Die regel, die den dribbler rettet
Die FIFA hat das Gelb-Sperr-Rad neu erfunden. Früher galt ein Zyklus bis zum Halbfinale – wer im Viertelfinale die zweite Karte kassierte, fehlte im Königsspiel. Jetzt stoppt der erste Zyklus bereits nach der Gruppenphase. Konkret: Wer bislang nur einmal verwarnt wurde, startet im Achtelfinale wieder bei null. Die waghalsige Fußnote: eine zusätzliche K.o.-Runde verschärft die Wahrscheinlichkeit, früh zu fehlen. Die Lösung lautet zweistufiger Modus. Erster Block: bis Gruppenende. Zweiter Block: Achtel- bis Viertelfinale. Wer dort zwei Gelbe sieht, muss zuschauen. Wer es bis in die letzten vier schafft, darf erneut abblättern. Sein Konto ist leer. Finale garantiert.
Pedri profitiert. Er schlitterte mit 90 Minuten ohne gelbes Stigmata durch die Vorrunde. Gegen Uruguay wurde er geschont, Dani Olmo kam – und der 20-Jährige blieb makellos. Sein Konterpart Federico Valverde dagegen sieht Gelb, riskiert im Achtelfinale die Sperre. Die Ironie: Uruguays Mittelfeld rumpelte dreimal brutal in Pedris Knöchel, doch Schiedsrichter Mohammed Abdulla ließ pfeifen, statt gelb leuchten. Die Statistik spricht für den FC-Barça-Zauberer: null Fouls verursacht, fünf eingesteckt – und dennoch kein Eintrag im Strafenkatalog.

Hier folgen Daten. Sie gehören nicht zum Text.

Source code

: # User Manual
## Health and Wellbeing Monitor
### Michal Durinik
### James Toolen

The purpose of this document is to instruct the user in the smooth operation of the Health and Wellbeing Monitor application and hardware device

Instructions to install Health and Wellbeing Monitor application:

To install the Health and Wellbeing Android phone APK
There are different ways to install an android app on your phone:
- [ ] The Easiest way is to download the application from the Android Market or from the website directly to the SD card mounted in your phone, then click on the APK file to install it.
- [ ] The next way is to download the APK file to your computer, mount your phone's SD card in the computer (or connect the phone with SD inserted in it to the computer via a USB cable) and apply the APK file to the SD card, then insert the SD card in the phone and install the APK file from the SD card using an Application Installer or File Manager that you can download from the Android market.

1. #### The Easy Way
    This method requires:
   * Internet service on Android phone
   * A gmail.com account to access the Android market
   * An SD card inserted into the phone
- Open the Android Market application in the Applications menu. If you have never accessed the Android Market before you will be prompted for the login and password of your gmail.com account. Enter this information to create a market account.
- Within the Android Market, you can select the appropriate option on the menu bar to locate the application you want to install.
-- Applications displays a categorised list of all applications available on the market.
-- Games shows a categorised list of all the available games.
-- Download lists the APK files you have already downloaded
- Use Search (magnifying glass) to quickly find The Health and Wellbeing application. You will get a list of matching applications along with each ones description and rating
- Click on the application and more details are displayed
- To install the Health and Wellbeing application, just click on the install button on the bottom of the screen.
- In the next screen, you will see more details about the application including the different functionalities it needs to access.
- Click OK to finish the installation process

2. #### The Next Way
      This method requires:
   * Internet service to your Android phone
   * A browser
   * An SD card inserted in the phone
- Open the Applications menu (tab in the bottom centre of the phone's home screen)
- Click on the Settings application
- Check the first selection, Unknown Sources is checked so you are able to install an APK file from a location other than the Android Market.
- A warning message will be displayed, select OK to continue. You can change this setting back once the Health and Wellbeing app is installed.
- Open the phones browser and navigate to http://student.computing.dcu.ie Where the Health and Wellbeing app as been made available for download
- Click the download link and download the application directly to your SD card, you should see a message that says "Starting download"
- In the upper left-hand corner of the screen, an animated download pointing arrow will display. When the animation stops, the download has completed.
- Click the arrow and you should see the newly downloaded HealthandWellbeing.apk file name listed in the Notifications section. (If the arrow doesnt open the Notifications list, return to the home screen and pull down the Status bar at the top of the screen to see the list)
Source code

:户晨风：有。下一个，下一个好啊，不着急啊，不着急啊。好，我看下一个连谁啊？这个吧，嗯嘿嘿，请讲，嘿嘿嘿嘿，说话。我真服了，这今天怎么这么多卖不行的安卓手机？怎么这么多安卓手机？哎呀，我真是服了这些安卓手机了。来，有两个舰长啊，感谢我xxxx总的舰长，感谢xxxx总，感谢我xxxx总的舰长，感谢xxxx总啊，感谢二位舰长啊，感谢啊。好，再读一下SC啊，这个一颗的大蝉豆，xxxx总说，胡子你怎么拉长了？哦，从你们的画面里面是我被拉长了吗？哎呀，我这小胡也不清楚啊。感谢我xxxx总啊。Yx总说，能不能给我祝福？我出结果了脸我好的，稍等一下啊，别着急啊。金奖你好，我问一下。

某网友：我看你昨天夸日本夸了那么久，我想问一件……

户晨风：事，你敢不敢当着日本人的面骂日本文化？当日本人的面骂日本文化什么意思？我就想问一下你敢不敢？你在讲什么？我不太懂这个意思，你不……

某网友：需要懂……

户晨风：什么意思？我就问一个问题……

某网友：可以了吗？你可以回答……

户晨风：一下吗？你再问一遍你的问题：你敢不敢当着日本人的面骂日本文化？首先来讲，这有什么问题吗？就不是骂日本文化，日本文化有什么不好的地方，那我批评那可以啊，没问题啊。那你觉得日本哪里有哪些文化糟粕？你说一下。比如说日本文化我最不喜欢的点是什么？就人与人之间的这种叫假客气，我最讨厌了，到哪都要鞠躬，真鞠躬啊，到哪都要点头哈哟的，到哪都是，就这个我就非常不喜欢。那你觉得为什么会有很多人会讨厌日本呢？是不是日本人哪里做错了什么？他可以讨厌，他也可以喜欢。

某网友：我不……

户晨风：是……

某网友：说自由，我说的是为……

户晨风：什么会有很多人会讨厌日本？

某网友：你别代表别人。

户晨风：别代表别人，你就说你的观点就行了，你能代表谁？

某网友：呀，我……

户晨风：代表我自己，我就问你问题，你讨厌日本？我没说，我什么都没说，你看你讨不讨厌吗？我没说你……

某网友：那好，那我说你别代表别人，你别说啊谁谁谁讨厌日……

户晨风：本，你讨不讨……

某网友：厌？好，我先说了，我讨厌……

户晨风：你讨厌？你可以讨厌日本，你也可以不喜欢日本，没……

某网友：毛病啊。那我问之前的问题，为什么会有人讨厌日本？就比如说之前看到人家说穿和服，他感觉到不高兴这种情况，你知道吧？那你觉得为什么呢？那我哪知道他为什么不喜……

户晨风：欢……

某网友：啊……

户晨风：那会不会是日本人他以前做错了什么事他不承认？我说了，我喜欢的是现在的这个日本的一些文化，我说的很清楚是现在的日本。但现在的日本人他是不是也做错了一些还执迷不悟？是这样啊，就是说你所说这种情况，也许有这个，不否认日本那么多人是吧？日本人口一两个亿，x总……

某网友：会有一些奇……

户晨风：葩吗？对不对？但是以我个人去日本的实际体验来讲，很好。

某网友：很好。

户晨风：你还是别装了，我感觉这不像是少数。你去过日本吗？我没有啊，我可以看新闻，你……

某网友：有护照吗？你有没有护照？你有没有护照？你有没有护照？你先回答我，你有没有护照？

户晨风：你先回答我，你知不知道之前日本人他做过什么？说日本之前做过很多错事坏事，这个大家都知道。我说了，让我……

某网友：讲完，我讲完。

Spanien reist nun nach Katar mit einem vollständigen Kader. Keine Gelbsperren, keine Verletzungsängste – nur pure Vorfreude. Am Sonntag in Lusail wartet der erste K.o.-Gegner. Pedri wird dabei sein. Und wenn er bis zum Finale durchhält, darf er sich sogar eine harmlose Verwarnung erlauben. Die Regel schützt ihn – und Spanien feiert diesen Nebeneffekt wie ein spätes Weihnachtsgeschenk.